Content starts
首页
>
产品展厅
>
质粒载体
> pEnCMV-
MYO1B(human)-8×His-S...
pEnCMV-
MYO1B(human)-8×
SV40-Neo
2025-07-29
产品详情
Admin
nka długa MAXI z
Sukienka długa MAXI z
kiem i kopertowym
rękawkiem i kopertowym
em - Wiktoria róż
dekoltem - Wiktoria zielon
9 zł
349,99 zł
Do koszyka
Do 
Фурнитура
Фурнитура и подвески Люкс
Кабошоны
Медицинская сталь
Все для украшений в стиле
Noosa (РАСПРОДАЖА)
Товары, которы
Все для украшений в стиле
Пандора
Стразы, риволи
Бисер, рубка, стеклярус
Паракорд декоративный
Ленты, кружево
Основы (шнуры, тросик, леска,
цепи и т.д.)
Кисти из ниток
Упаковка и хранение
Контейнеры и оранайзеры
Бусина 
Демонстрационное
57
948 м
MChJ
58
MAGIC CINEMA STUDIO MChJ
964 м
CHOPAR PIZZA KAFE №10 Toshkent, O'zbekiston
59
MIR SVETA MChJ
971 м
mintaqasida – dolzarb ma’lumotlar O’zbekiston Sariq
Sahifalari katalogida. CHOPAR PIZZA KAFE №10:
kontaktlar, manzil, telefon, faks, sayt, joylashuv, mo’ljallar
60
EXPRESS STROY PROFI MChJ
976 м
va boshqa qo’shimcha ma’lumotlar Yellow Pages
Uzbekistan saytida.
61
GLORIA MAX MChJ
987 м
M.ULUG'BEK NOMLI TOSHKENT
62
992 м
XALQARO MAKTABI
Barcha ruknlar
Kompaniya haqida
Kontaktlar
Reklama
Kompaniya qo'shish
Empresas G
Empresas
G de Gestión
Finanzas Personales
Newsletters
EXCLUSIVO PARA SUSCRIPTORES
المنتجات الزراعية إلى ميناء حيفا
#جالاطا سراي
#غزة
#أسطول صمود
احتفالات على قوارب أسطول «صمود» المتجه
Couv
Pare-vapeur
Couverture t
Content ends
Problem details: Find the word "أسطول" in the entries and show each line where it is found.

Answer box:
#أسطول صمود
احتفالات على قوارب أسطول «صمود» المتجه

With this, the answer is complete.